A: Put simply, it is a mutation of the Covid-19 Delta variant. It is a combination of the AY.4 Delta variant plus the S:Y145H spike mutation.
Q: How bad of a threat is it?
A: Currently, experts are saying there is no indication that the subvariant is more infectious or more dangerous than the Delta but tests are ongoing, the BBC reported.
It has not, as yet, been classified by The World Health Organisation as a variant of concern, or a variant under investigation.
Q: Where has it been reported?
A: More than 6 per cent of all cases so far have been reported in Britain.
Newsweek reported that data from the Gisaid virus reporting database, as well as those collected and displayed by Outbreak.Info, showed that cases have been reported in the US, Canada, Australia and parts of Western Europe.

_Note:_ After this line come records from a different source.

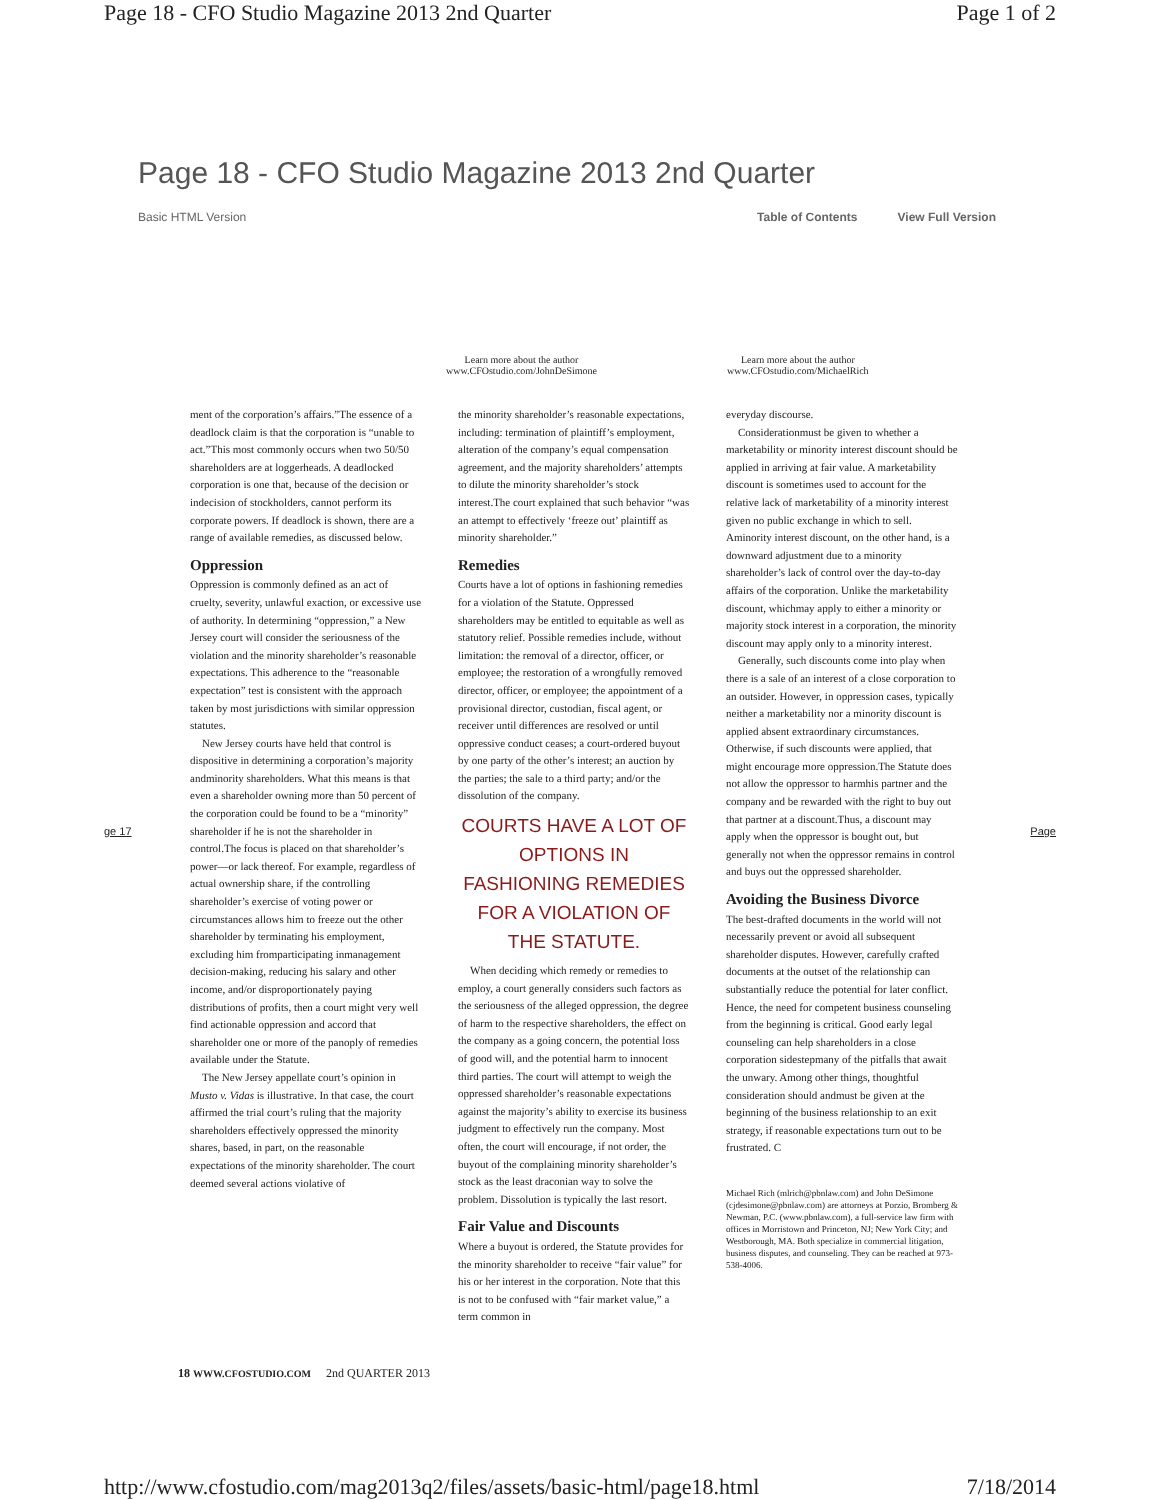Page 18 - CFO Studio Magazine 2013 2nd Quarter Page 1 of 2
Page 18 - CFO Studio Magazine 2013 2nd Quarter
Basic HTML Version Table of Contents View Full Version
Learn more about the author
www.CFOstudio.com/JohnDeSimone Learn more about the author
www.CFOstudio.com/MichaelRich
ment of the corporation’s affairs.”The essence of a deadlock claim is that the corporation is “unable to act.”This most commonly occurs when two 50/50 shareholders are at loggerheads. A deadlocked corporation is one that, because of the decision or indecision of stockholders, cannot perform its corporate powers. If deadlock is shown, there are a range of available remedies, as discussed below.
Oppression
Oppression is commonly defined as an act of cruelty, severity, unlawful exaction, or excessive use of authority. In determining “oppression,” a New Jersey court will consider the seriousness of the violation and the minority shareholder’s reasonable expectations. This adherence to the “reasonable expectation” test is consistent with the approach taken by most jurisdictions with similar oppression statutes.
New Jersey courts have held that control is dispositive in determining a corporation’s majority andminority shareholders. What this means is that even a shareholder owning more than 50 percent of the corporation could be found to be a “minority” shareholder if he is not the shareholder in control.The focus is placed on that shareholder’s power—or lack thereof. For example, regardless of actual ownership share, if the controlling shareholder’s exercise of voting power or circumstances allows him to freeze out the other shareholder by terminating his employment, excluding him fromparticipating inmanagement decision-making, reducing his salary and other income, and/or disproportionately paying distributions of profits, then a court might very well find actionable oppression and accord that shareholder one or more of the panoply of remedies available under the Statute.
The New Jersey appellate court’s opinion in Musto v. Vidas is illustrative. In that case, the court affirmed the trial court’s ruling that the majority shareholders effectively oppressed the minority shares, based, in part, on the reasonable expectations of the minority shareholder. The court deemed several actions violative of
the minority shareholder’s reasonable expectations, including: termination of plaintiff’s employment, alteration of the company’s equal compensation agreement, and the majority shareholders’ attempts to dilute the minority shareholder’s stock interest.The court explained that such behavior “was an attempt to effectively ‘freeze out’ plaintiff as minority shareholder.”
Remedies
Courts have a lot of options in fashioning remedies for a violation of the Statute. Oppressed shareholders may be entitled to equitable as well as statutory relief. Possible remedies include, without limitation: the removal of a director, officer, or employee; the restoration of a wrongfully removed director, officer, or employee; the appointment of a provisional director, custodian, fiscal agent, or receiver until differences are resolved or until oppressive conduct ceases; a court-ordered buyout by one party of the other’s interest; an auction by the parties; the sale to a third party; and/or the dissolution of the company.
COURTS HAVE A LOT OF OPTIONS IN FASHIONING REMEDIES FOR A VIOLATION OF THE STATUTE.
When deciding which remedy or remedies to employ, a court generally considers such factors as the seriousness of the alleged oppression, the degree of harm to the respective shareholders, the effect on the company as a going concern, the potential loss of good will, and the potential harm to innocent third parties. The court will attempt to weigh the oppressed shareholder’s reasonable expectations against the majority’s ability to exercise its business judgment to effectively run the company. Most often, the court will encourage, if not order, the buyout of the complaining minority shareholder’s stock as the least draconian way to solve the problem. Dissolution is typically the last resort.
Fair Value and Discounts
Where a buyout is ordered, the Statute provides for the minority shareholder to receive “fair value” for his or her interest in the corporation. Note that this is not to be confused with “fair market value,” a term common in
everyday discourse.
Considerationmust be given to whether a marketability or minority interest discount should be applied in arriving at fair value. A marketability discount is sometimes used to account for the relative lack of marketability of a minority interest given no public exchange in which to sell. Aminority interest discount, on the other hand, is a downward adjustment due to a minority shareholder’s lack of control over the day-to-day affairs of the corporation. Unlike the marketability discount, whichmay apply to either a minority or majority stock interest in a corporation, the minority discount may apply only to a minority interest.
Generally, such discounts come into play when there is a sale of an interest of a close corporation to an outsider. However, in oppression cases, typically neither a marketability nor a minority discount is applied absent extraordinary circumstances. Otherwise, if such discounts were applied, that might encourage more oppression.The Statute does not allow the oppressor to harmhis partner and the company and be rewarded with the right to buy out that partner at a discount.Thus, a discount may apply when the oppressor is bought out, but generally not when the oppressor remains in control and buys out the oppressed shareholder.
Avoiding the Business Divorce
The best-drafted documents in the world will not necessarily prevent or avoid all subsequent shareholder disputes. However, carefully crafted documents at the outset of the relationship can substantially reduce the potential for later conflict. Hence, the need for competent business counseling from the beginning is critical. Good early legal counseling can help shareholders in a close corporation sidestepmany of the pitfalls that await the unwary. Among other things, thoughtful consideration should andmust be given at the beginning of the business relationship to an exit strategy, if reasonable expectations turn out to be frustrated. C
Michael Rich (mlrich@pbnlaw.com) and John DeSimone (cjdesimone@pbnlaw.com) are attorneys at Porzio, Bromberg & Newman, P.C. (www.pbnlaw.com), a full-service law firm with offices in Morristown and Princeton, NJ; New York City; and Westborough, MA. Both specialize in commercial litigation, business disputes, and counseling. They can be reached at 973-538-4006.
18 WWW.CFOSTUDIO.COM 2nd QUARTER 2013
ge 17 Page
http://www.cfostudio.com/mag2013q2/files/assets/basic-html/page18.html 7/18/2014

Australia and Japan have reported only one case each as at Tuesday. The US has reported seven, Canada, six.
Q: What do the experts say about the subvariant?
A: The AY.4.2 has yet to be observed driving any recent increase in case numbers in Britain, said University College London's professor of computational systems biology Francois Balloux. "As AY.4.2 is still at fairly low frequency, a 10 per cent increase in its transmissibility could have caused only a small number of additional cases," he said. "This is not a situation comparable to the emergence of Alpha and Delta that were far more transmissible (50 per cent or more) than any strain."